Notice that the impact of the rounds has now moved right significantly and are much more centered. Still only a 70% “hit” rate, but they are now much more centered with a couple of flyers.
One last time with timing strip 3. First round time is now right at 3 seconds with around a second between shots but my hit rate is finally at 80%, my minimum desired percentage. I’m down 17 out of 60 for a final “score” of 72%. That said, even with a less than desirable outcome, I’ve found, evaluated and corrected at least one problem . . . I need a bit more finger on the trigger. This then becomes a point to remember, work on and to continue to evaluate to see if this correction holds true throughout my work going forward.
I loaded up another 21 rounds split between two magazines and spent some time with the numbered shapes and the head shot. The final time strip shows the results working from 15 feet. Since these are precise shots I didn’t place a time limit on them, simply waited until I was ready to shoot.

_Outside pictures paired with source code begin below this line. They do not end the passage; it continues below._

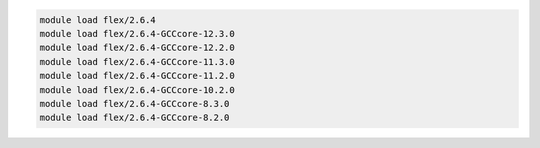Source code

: .. code-block:: console

    module load flex/2.6.4
    module load flex/2.6.4-GCCcore-12.3.0
    module load flex/2.6.4-GCCcore-12.2.0
    module load flex/2.6.4-GCCcore-11.3.0
    module load flex/2.6.4-GCCcore-11.2.0
    module load flex/2.6.4-GCCcore-10.2.0
    module load flex/2.6.4-GCCcore-8.3.0
    module load flex/2.6.4-GCCcore-8.2.0
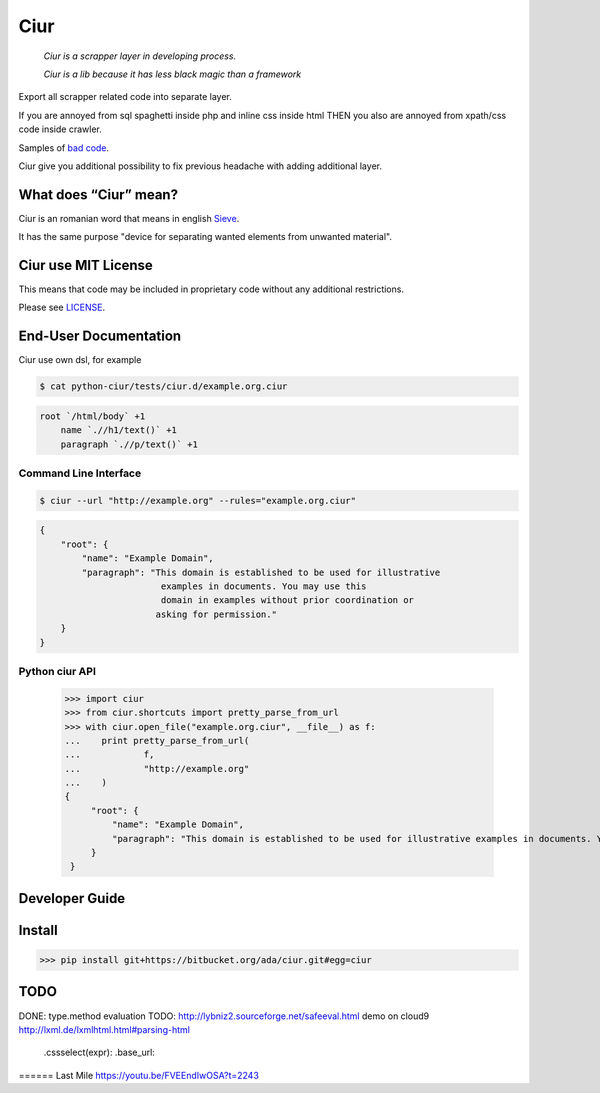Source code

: ====
Ciur
====

.. image:: http://thumbs.dreamstime.com/m/wooden-sieve-old-ancient-isolated-white-background-45140021.jpg
   :target: https://bitbucket.org/ada/ciur
   :alt: Ciur

..

    *Ciur is a scrapper layer in developing process.*

    *Ciur is a lib because it has less black magic than a framework*


Export all scrapper related code into separate layer.

If you are annoyed from sql spaghetti inside php and inline css inside html
THEN you also are annoyed from xpath/css code inside crawler.

Samples of `bad code <./docs/bad_code/>`_.

Ciur give you additional possibility to fix previous headache with adding additional layer.

What does “Ciur” mean?
======================
Ciur is an romanian word that means in english `Sieve <https://en.wikipedia.org/wiki/Sieve>`_.

It has the same purpose "device for separating wanted elements from unwanted material".

Ciur use MIT License
====================
This means that code may be included in proprietary code without any additional restrictions.

Please see `LICENSE <./LICENSE>`_.

End-User Documentation
======================

Ciur use own dsl, for example

.. code-block :: bash

     $ cat python-ciur/tests/ciur.d/example.org.ciur

.. code-block:: yaml

    root `/html/body` +1
        name `.//h1/text()` +1
        paragraph `.//p/text()` +1



Command Line Interface
----------------------

.. code-block :: bash

    $ ciur --url "http://example.org" --rules="example.org.ciur"
        

.. code-block :: json

    {
        "root": {
            "name": "Example Domain",
            "paragraph": "This domain is established to be used for illustrative
                           examples in documents. You may use this
                           domain in examples without prior coordination or
                          asking for permission."
        }
    }


Python ciur API
---------------

    >>> import ciur
    >>> from ciur.shortcuts import pretty_parse_from_url
    >>> with ciur.open_file("example.org.ciur", __file__) as f:
    ...    print pretty_parse_from_url(
    ...            f,
    ...            "http://example.org"
    ...    )    
    {
         "root": {
             "name": "Example Domain",
             "paragraph": "This domain is established to be used for illustrative examples in documents. You may use this\n    domain in examples without prior coordination or asking for permission."
         }
     }

Developer Guide
===============


Install
=======

>>> pip install git+https://bitbucket.org/ada/ciur.git#egg=ciur


TODO
====
DONE: type.method evaluation
TODO: http://lybniz2.sourceforge.net/safeeval.html
demo on cloud9
http://lxml.de/lxmlhtml.html#parsing-html
   .cssselect(expr):
   .base_url:


====== Last Mile
https://youtu.be/FVEEndIwOSA?t=2243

It appears the average time was 3-ish seconds per shot. I dropped 4 rounds out of 21 . . . a score of 81%. That’s acceptable, nothing to write home about, but OK.
So why should a shooter go through all this work. A few thoughts . . .
How do you know where you “are” if you don’t measure yourself from time to time? And when I say the word “measure” I mean you should develop a reasonable plan, pick 2 or 3 things you want to focus on and then shoot enough rounds to make that meaningful. Today was 141 rounds to be precise over about an hour and a half with documentation and taping between shooting sets. If gives me specific points to measure, focus on, work through corrections and then establishes a new bench mark going forward.
This makes sense to me . . . may not to you, but it does to me. Making holes in paper just for the sake of sending rounds down range doesn’t make sense to me. I am fond of “practice with purpose” . . . and you should be able to clearly articulate the reasons you are doing what you are doing.
All In My No So Humble Opinion . . . of course.
So there you have it. Obviously I have things to work on. But, I did create movement so I’m pleased with that. I would encourage you to make a plan, take some time, shoot the plan and document it . . . and then share it with the rest of us. We can all learn from what you discover.